U.S. Army Puts Interactive Electronic Technical Manual to Work in Support of AH-64D Apache Longbow Helicopters
Army ground crews tasked to maintain the
AH-64D Apache Longbow multi-mission combat helicopter are heading into the field armed with the latest in computerized maintenance support -- the interactive electronic technical manual (IETM).
The IETM, which replaces some 30,000 pages of printed technical information, is the only Class IV system in service. A Class IV system stores data in a hierarchical manner, making it easier for users to obtain the correct information. Class I through III systems provide data in a linear manner, a format that is more prone to cause errors.
The first IETMs are entering service with members of the 1st Battalion, 227th Aviation Regiment, who completed their individual pilot and maintenance Apache Longbow training at the Boeing facility in Mesa. They now face three months of intensive company-level and battalion-level training and evaluation at Fort Hood, Texas.
The men and women of the 1-227th will complete a series of comprehensive classroom, flight and field exercises through mid-October to qualify them as the U.S. Army's first combat-ready Apache Longbow unit.
The IETM played an important role in delivering the first Apache Longbow aircraft from Arizona to Texas earlier this year.
Maintainers used the computerized system to help verify and confirm loading procedures to load six Apache Longbow aircraft into a C-5A Galaxy transport aircraft for delivery to Fort Hood.
The IETM, which also has commercial applications, recently earned high praise from the American Helicopter Society. Boeing was awarded a meritorious achievement award for fielding the world's first Class IV IETM to incorporate "100 percent of the on- and at-aircraft maintenance requirements for a major weapon system."
The information in the IETM provides rapid access on one CD-ROM to 105 maintenance operational checks, 2,500 fault isolation procedures, 10,000 maintenance tasks, 110,000 spare parts, 10,000 illustrations/schematics and all of the applicable descriptive information.
"Maintainers no longer need to carry bulky manuals into the field or work from memory or tribal knowledge," said Robert Worsham, new programs manager for instructional systems and technical publications at Boeing in St. Louis. "Everything is neatly packaged into the IETM and, unlike earlier electronic technical manuals for other aircraft or equipment, the Apache Longbow IETM is fully interactive." Worsham said the IETM's benefits would be evident quickly.
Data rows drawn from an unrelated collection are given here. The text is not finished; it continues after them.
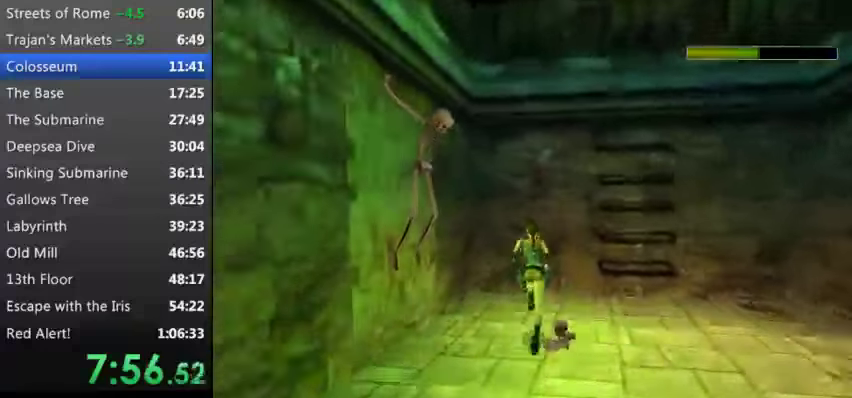
Gameplay with keyboard; each line is a JSON object with the keys held at the frame after it. "events" lists presses ("down") and releases ("up") of "0", "1", "2", "3", "4", "5", "9", "a", "d", "down", "e", "escape", "f", "left", "q", "r", "right", "s", "space", "t", "up", "w", "x", "y" and "z" between this image and that frame as [ms after this image, input, new state], when the widget could be followed in between. No other keys are recorded. Mouse input is not recorded. Not read: other_keys.
{"keys": ["t"], "events": [[466, "up", "up"]]}
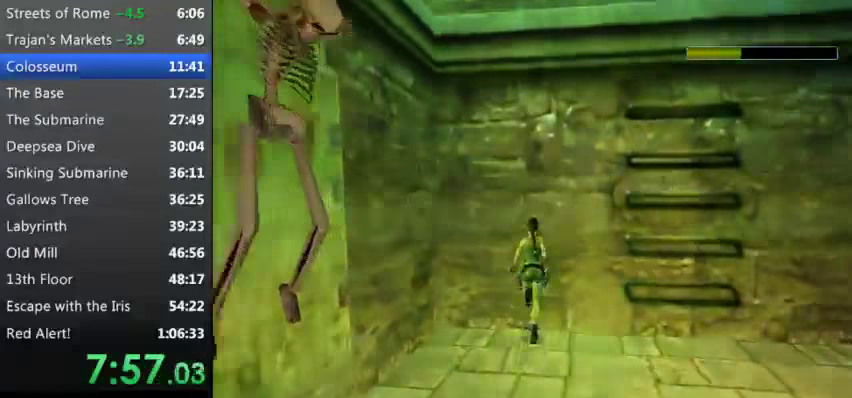
{"keys": [], "events": [[33, "t", "up"], [266, "d", "down"], [333, "d", "up"]]}
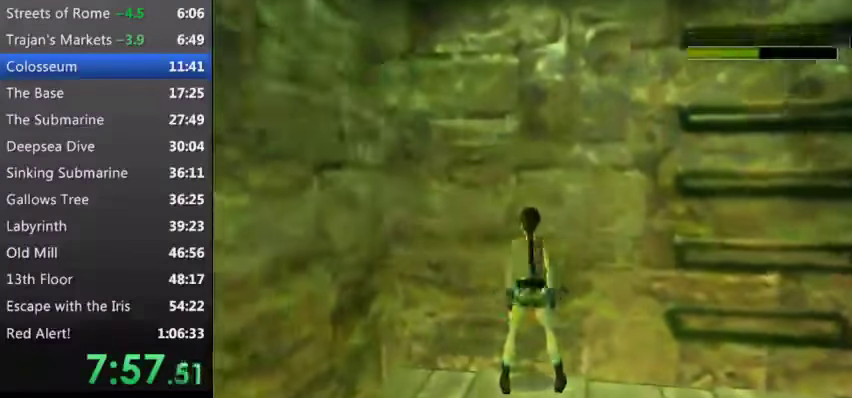
{"keys": ["d"], "events": [[66, "x", "down"], [166, "x", "up"], [300, "d", "down"], [433, "d", "up"], [500, "d", "down"]]}
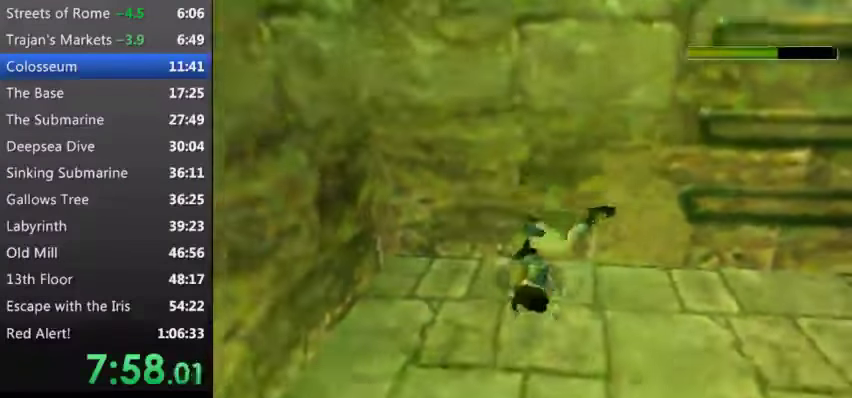
{"keys": ["e"], "events": [[33, "d", "up"], [133, "d", "down"], [233, "d", "up"], [333, "e", "down"]]}
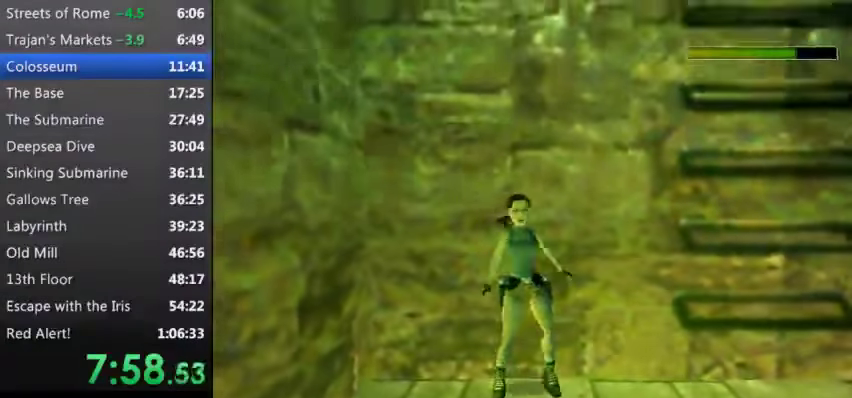
{"keys": ["e", "w"], "events": [[100, "w", "down"]]}
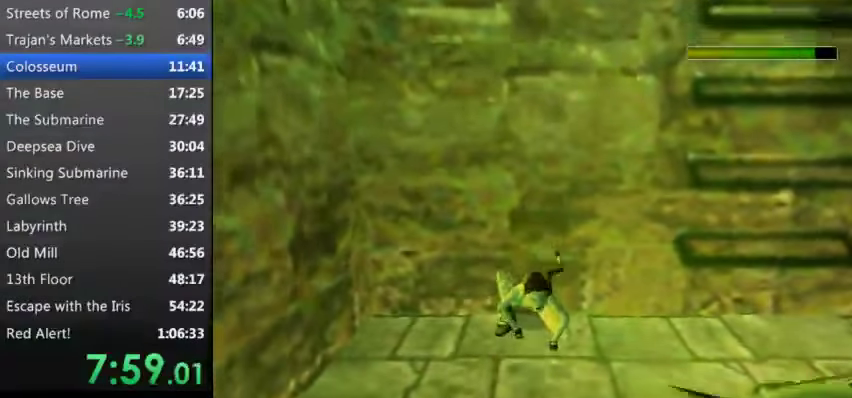
{"keys": ["e", "w"], "events": []}
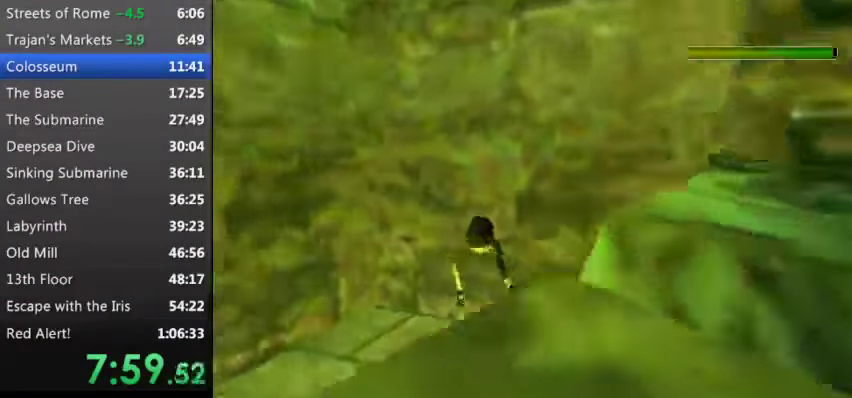
{"keys": ["left"], "events": [[133, "e", "up"], [200, "w", "up"], [333, "left", "down"]]}
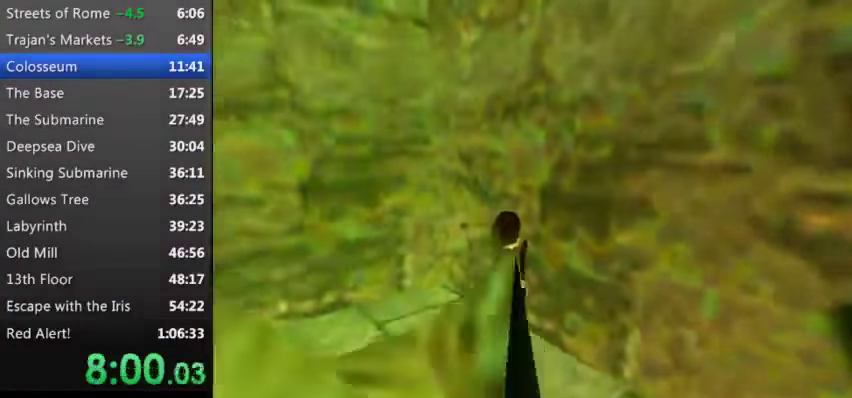
{"keys": ["left"], "events": []}
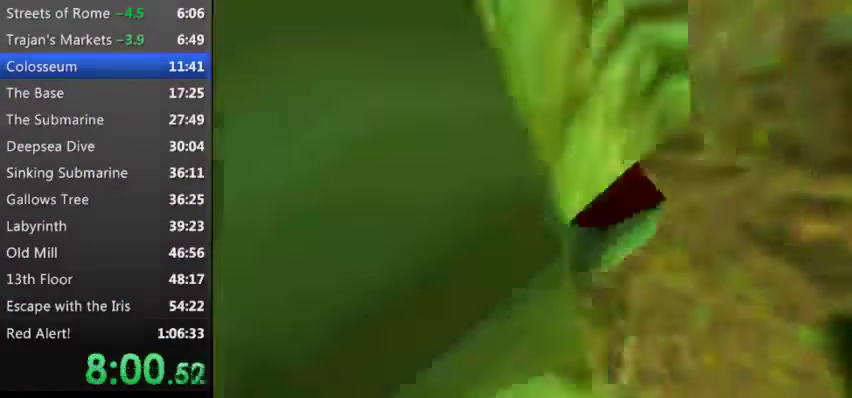
{"keys": ["left"], "events": []}
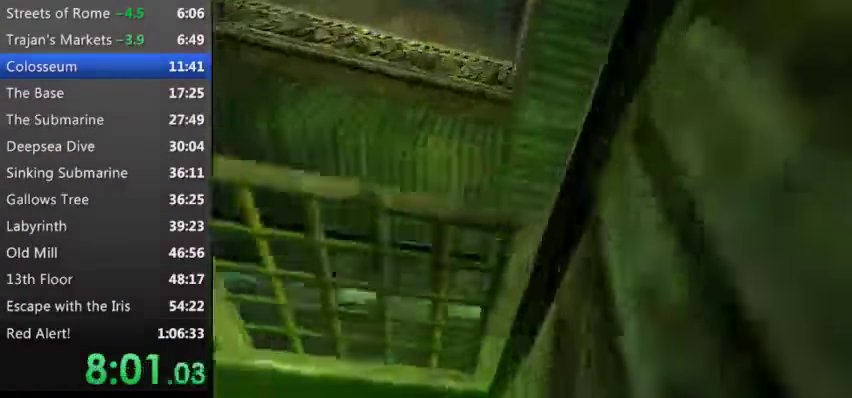
{"keys": ["left"], "events": []}
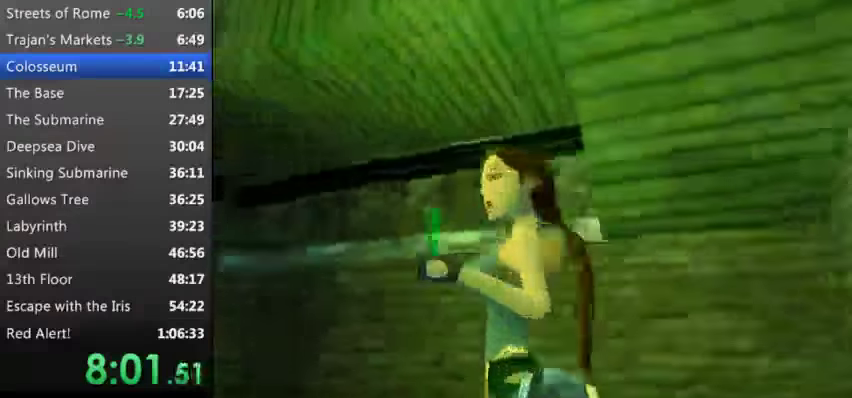
{"keys": ["left", "up"], "events": [[200, "up", "down"]]}
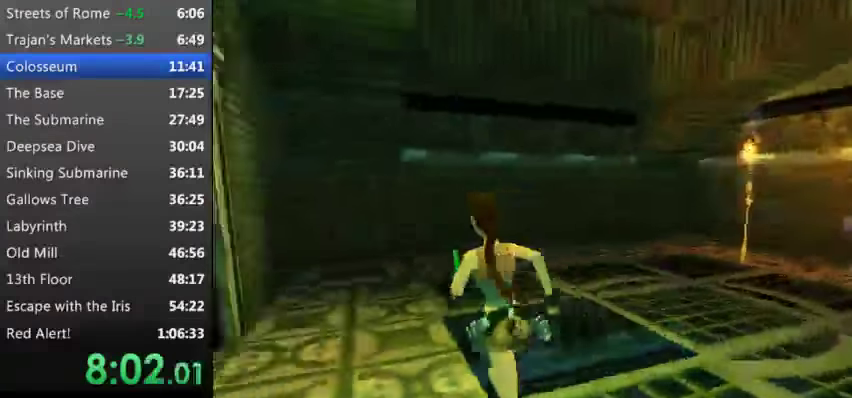
{"keys": ["left", "t", "up"], "events": [[167, "left", "up"], [167, "t", "down"], [267, "left", "down"]]}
"Once they see and use the IETM, maintainers will want to use it full time," he said. "And maintenance will be performed correctly the first time, increasing the availability of the equipment to do its assigned mission, while decreasing operation and support costs."
Boeing began work on the Apache Longbow in 1994, when the U.S. Army established a requirement for Boeing to provide a Class IV-rated IETM for the Apache Longbow.
Boeing engineers studied the requirements, and, in the process, learned that another IETM was being developed for the F/A-18 Hornet. A collaboration by Boeing teammates in Mesa and St. Louis led to development of both IETMs.
In April 1998, the preliminary copy of the IETM was delivered to Ft. Hood, and the production IETM was approved by the customer and delivered on compact discs in July. The F/A-18E/F Super Hornet IETM will be delivered later this year by the St. Louis team, with the F/A-18C/D Hornet IETM in 2001.